A Kabarondo, comme ailleurs au Rwanda, de simples paysans transformés en tueurs se sont retrouvés par la suite dans l’insolvabilité totale pour restituer les biens pillés et/ ou détruits, ou appauvris après avoir payés. En référence au procès de ces ex-dirigeants « jugés au pays de la liberté et la justice », « la réparation devrait être taillée à l’once de nos responsabilités respectives», estime un ancien condamné pour pillage qui a dû vendre la moitié de son champ pour pouvoir payer.
La vérité, un devoir de mémoire et de conscience !

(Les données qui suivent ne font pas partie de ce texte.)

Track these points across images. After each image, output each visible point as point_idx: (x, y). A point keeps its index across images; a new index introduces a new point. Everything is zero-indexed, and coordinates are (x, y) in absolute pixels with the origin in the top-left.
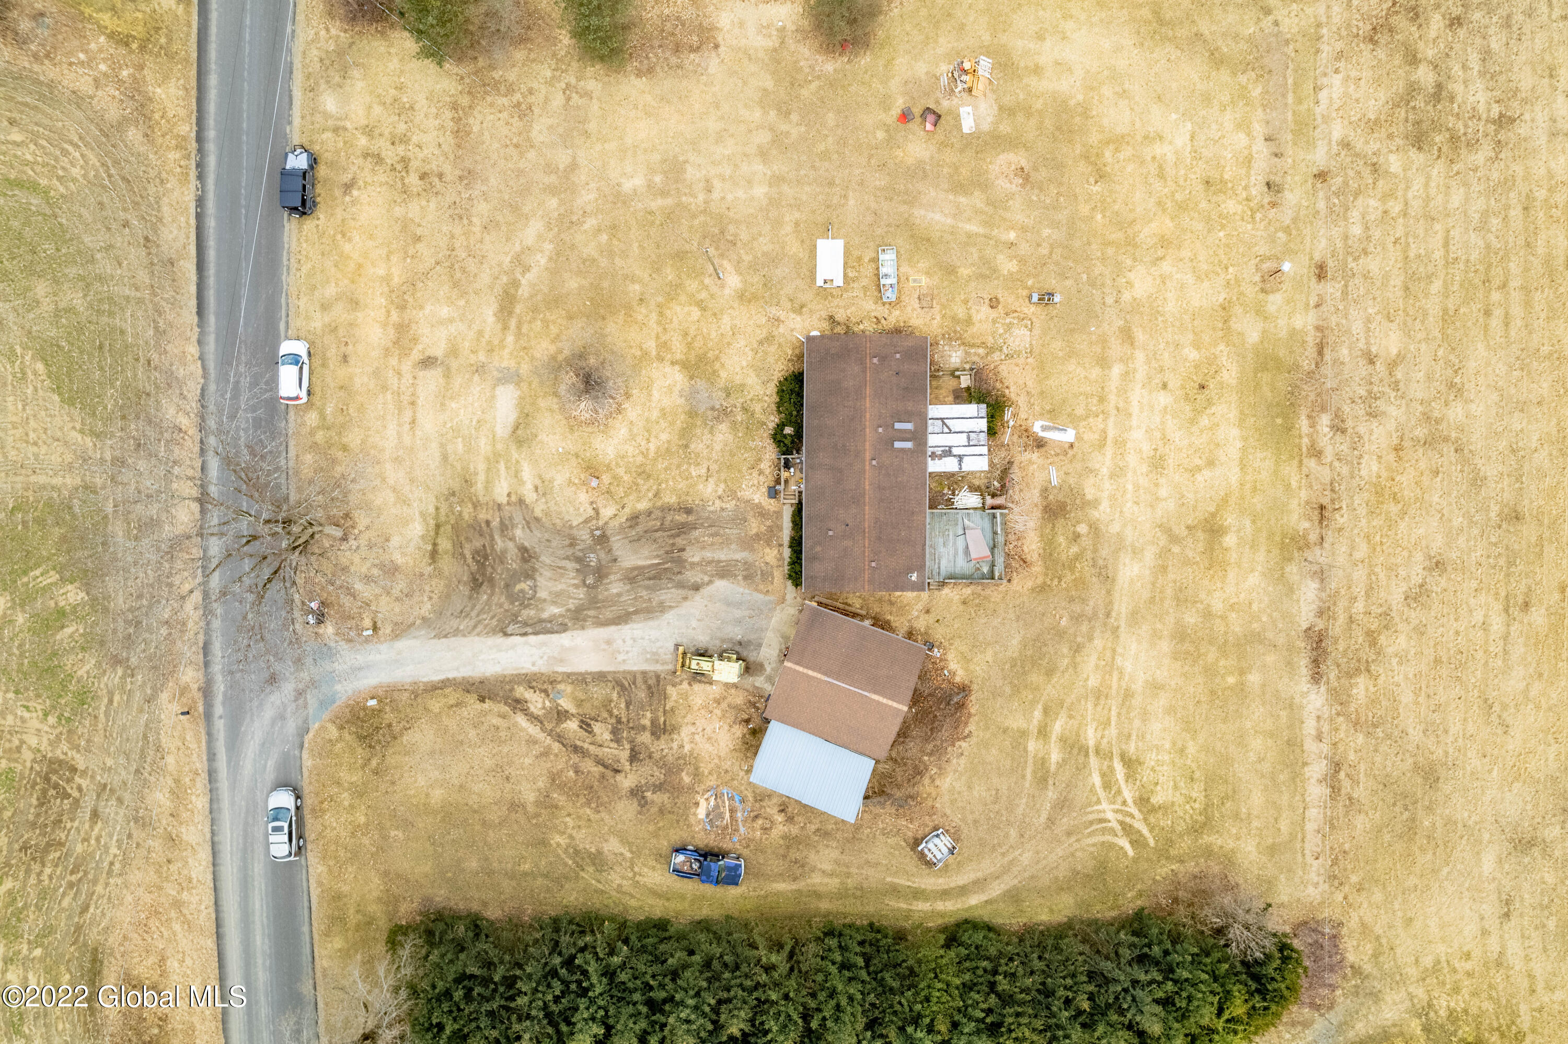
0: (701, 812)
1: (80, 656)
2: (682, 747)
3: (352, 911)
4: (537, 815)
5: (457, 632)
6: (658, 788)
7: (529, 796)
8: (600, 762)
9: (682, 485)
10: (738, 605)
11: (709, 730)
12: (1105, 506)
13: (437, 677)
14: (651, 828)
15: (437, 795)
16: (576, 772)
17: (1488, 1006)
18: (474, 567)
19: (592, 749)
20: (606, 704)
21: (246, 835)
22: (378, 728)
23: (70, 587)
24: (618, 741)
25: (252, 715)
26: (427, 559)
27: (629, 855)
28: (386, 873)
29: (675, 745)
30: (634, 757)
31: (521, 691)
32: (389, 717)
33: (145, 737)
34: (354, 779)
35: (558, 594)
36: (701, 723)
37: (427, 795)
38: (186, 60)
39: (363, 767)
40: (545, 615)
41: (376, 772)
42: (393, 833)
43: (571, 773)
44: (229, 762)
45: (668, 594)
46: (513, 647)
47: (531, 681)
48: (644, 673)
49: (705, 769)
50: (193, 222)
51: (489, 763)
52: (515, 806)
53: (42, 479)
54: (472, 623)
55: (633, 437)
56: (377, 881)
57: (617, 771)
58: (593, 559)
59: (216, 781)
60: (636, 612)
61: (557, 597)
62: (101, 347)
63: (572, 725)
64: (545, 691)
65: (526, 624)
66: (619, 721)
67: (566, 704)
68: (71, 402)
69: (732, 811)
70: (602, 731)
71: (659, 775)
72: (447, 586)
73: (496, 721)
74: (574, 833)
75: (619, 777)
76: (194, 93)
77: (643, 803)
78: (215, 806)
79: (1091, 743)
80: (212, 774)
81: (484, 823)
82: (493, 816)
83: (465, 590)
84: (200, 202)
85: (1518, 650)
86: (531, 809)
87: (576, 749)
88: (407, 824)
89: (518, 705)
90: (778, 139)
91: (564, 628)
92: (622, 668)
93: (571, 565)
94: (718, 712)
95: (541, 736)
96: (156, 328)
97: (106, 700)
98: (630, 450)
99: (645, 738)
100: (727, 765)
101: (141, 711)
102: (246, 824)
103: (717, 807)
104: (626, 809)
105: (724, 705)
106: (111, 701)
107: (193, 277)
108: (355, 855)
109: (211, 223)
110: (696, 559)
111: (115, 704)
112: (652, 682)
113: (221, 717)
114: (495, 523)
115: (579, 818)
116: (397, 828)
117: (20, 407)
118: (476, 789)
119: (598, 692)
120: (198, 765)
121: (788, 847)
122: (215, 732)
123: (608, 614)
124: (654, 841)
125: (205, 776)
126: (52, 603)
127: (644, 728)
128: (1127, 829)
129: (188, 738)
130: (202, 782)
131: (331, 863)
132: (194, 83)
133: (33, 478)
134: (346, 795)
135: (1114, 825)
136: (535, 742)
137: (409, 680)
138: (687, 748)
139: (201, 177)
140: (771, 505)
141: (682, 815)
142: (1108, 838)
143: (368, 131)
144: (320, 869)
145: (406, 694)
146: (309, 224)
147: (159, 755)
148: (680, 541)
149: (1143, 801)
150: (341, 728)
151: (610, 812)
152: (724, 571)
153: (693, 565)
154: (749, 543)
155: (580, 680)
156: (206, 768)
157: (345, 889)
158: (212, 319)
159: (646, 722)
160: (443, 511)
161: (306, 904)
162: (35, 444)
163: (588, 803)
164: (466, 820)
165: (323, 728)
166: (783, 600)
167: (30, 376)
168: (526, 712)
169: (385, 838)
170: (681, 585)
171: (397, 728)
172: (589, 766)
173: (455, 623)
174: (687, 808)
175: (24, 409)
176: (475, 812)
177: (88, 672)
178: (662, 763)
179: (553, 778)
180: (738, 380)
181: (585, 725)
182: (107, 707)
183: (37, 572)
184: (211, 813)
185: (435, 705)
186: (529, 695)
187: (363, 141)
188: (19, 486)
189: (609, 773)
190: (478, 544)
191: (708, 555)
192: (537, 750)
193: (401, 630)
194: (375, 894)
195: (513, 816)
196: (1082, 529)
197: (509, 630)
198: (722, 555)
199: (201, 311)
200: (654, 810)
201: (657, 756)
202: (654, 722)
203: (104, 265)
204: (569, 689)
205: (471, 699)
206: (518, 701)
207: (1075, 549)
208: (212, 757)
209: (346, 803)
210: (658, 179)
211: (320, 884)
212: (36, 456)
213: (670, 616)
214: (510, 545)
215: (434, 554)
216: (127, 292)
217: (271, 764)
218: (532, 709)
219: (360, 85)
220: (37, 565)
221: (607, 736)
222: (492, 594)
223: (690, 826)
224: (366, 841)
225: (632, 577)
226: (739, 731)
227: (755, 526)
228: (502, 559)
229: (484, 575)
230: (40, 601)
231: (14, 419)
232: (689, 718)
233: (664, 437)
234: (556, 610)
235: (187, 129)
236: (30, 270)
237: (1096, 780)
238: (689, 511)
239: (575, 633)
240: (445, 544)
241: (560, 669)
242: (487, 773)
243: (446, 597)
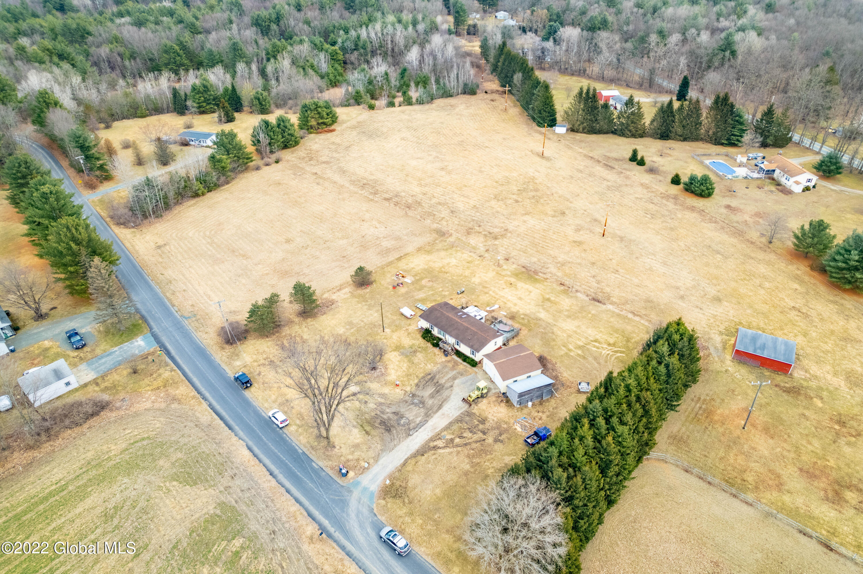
0: (519, 429)
1: (256, 562)
2: (493, 420)
3: (449, 554)
4: (476, 470)
5: (395, 446)
6: (501, 435)
7: (468, 467)
8: (476, 442)
9: (421, 370)
10: (467, 381)
11: (495, 411)
12: (520, 310)
13: (402, 461)
14: (512, 445)
15: (438, 491)
16: (473, 450)
17: (727, 323)
18: (383, 427)
19: (470, 441)
20: (460, 428)
21: (383, 563)
22: (397, 490)
23: (234, 541)
24: (475, 433)
25: (347, 521)
26: (366, 436)
27: (515, 457)
28: (447, 531)
29: (491, 422)
30: (484, 433)
31: (432, 444)
32: (398, 483)
33: (308, 568)
34: (405, 511)
35: (416, 415)
36: (491, 411)
37: (435, 494)
38: (182, 380)
39: (404, 504)
40: (418, 422)
41: (410, 503)
42: (436, 517)
43: (472, 451)
44: (352, 544)
45: (445, 393)
46: (417, 436)
47: (432, 440)
48: (461, 413)
49: (506, 420)
50: (211, 411)
51: (444, 469)
52: (466, 474)
53: (197, 515)
54: (398, 440)
55: (397, 371)
56: (447, 536)
57: (484, 440)
58: (416, 401)
59: (353, 555)
60: (442, 403)
61: (417, 416)
62: (197, 461)
63: (457, 440)
64: (440, 438)
65: (414, 428)
66: (469, 429)
67: (449, 437)
68: (195, 484)
69: (527, 422)
70: (467, 434)
71: (497, 432)
72: (380, 437)
73: (434, 457)
74: (492, 465)
75: (486, 441)
76: (190, 385)
77: (501, 441)
78: (360, 564)
79: (582, 344)
80: (349, 554)
81: (463, 487)
82: (463, 482)
83: (387, 434)
84: (211, 406)
85: (628, 276)
86: (472, 470)
87: (466, 445)
88: (437, 510)
89: (435, 448)
90: (370, 305)
91: (426, 421)
92: (454, 417)
93: (412, 406)
94: (492, 405)
95: (451, 450)
96: (216, 443)
97: (280, 569)
98: (399, 373)
99: (481, 427)
100: (511, 414)
101: (298, 560)
102: (379, 559)
103: (521, 425)
104: (498, 446)
105: (492, 403)
106: (282, 567)
107: (221, 422)
108: (430, 535)
109: (218, 407)
110: (444, 381)
111: (285, 567)
112: (466, 414)
113: (335, 532)
114: (379, 413)
115: (489, 460)
116: (436, 514)
117: (173, 500)
118: (448, 479)
119: (455, 427)
120: (340, 557)
121: (552, 418)
122: (337, 538)
123: (435, 409)
124: (517, 447)
125: (347, 557)
126: (230, 553)
127: (478, 425)
128: (616, 352)
129: (327, 551)
130: (347, 561)
131: (425, 544)
132: (188, 383)
133: (193, 518)
134: (407, 518)
135: (611, 353)
136: (452, 452)
137: (393, 469)
138: (495, 419)
139: (205, 398)
140: (449, 358)
141: (516, 435)
142: (615, 356)
143: (255, 361)
144: (423, 549)
145: (397, 473)
146: (252, 389)
147: (320, 569)
148: (435, 381)
149: (609, 345)
150: (384, 499)
151: (495, 451)
152: (454, 378)
153: (445, 383)
154: (453, 368)
155: (447, 428)
156: (344, 554)
157: (439, 549)
158: (236, 428)
159: (477, 423)
160: (359, 421)
161: (430, 566)
162: (187, 507)
163: (486, 455)
164: (455, 491)
165: (378, 504)
166: (476, 373)
167: (172, 488)
168: (439, 448)
169: (435, 521)
170: (447, 389)
171: (404, 485)
172: (474, 446)
173: (392, 444)
174: (515, 432)
175: (175, 500)
176: (456, 486)
177: (264, 565)
178: (493, 429)
179: (468, 456)
180: (411, 344)
181: (460, 437)
182: (282, 571)
183: (216, 547)
184: (360, 568)
185: (409, 468)
186: (435, 443)
187: (256, 364)
188: (188, 525)
189: (483, 442)
190: (379, 421)
191: (446, 378)
192: (455, 454)
193: (377, 459)
194: (452, 540)
195: (469, 476)
196: (522, 316)
197: (411, 433)
198: (450, 376)
199: (230, 428)
200: (506, 440)
201: (490, 428)
202: (479, 421)
203: (183, 441)
204: (445, 433)
205: (419, 457)
206: (434, 447)
207: (526, 321)
208: (343, 548)
209: (410, 521)
210: (348, 327)
211: (428, 555)
212: (190, 510)
213: (452, 397)
214: (388, 414)
215: (367, 433)
216: (198, 441)
217: (369, 530)
218: (441, 446)
219: (245, 355)
220: (214, 545)
221: (470, 435)
222: (396, 429)
223: (521, 436)
224: (429, 527)
225: (432, 396)
226: (503, 404)
227: (450, 365)
228: (389, 419)
229: (388, 427)
230: (223, 556)
231: (172, 506)
232: (487, 413)
233: (405, 365)
234: (419, 419)
235: (194, 393)
236: (154, 460)
237: (595, 349)
238: (430, 374)
239: (432, 419)
240: (368, 428)
241: (437, 430)
242: (447, 471)
243: (382, 440)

Dans ce procès mené à plus de six mille lieues de l’endroit où les crimes jugés ont été commis, la vérité semble fluctuante a en juger les contradictions, et de petite valeur, du fait que les accuses nient tout en bloc. Dès lors, les personnes réfugiées chez Ngenzi, à part lui-même, personne ne sait comment ni où elles ont été exécutées et enterrées. Qui a tué François Ntirushwamaboko ? Quel est le non-dit de l’histoire du massacre à l’église, au centre de santé ou au Centre de formation permanente dit IGA ? Quel est le rôle de l’un et l’autre des accusés ? Pour que les familles vivent et terminent le deuil, et se sentent soulagées, estime Dusingizumukiza Alfred, secrétaire exécutif du secteur Kabarondo qui circonscrit l’ancienne commune du même nom. Pour lui, « la vérité allège non seulement la conscience de ceux qui avouent leurs crimes, mais aussi de leurs familles, des fois prises en otage par leur mensonge », tout comme, rejoint-il ici le secrétaire exécutif d’Ibuka « elle permet de connaitre et dire la vraie histoire » de ce qui s’est passe pendant le génocide. Mais aussi de servir de réponse au dilemme fataliste des enfants tel cette nièce de Barahira qui estime ne pouvoir rien changer « à ce qui s’est passé ou à ce qui se passe ; et quelle que soit l’issue du procès, on attend la vérité !».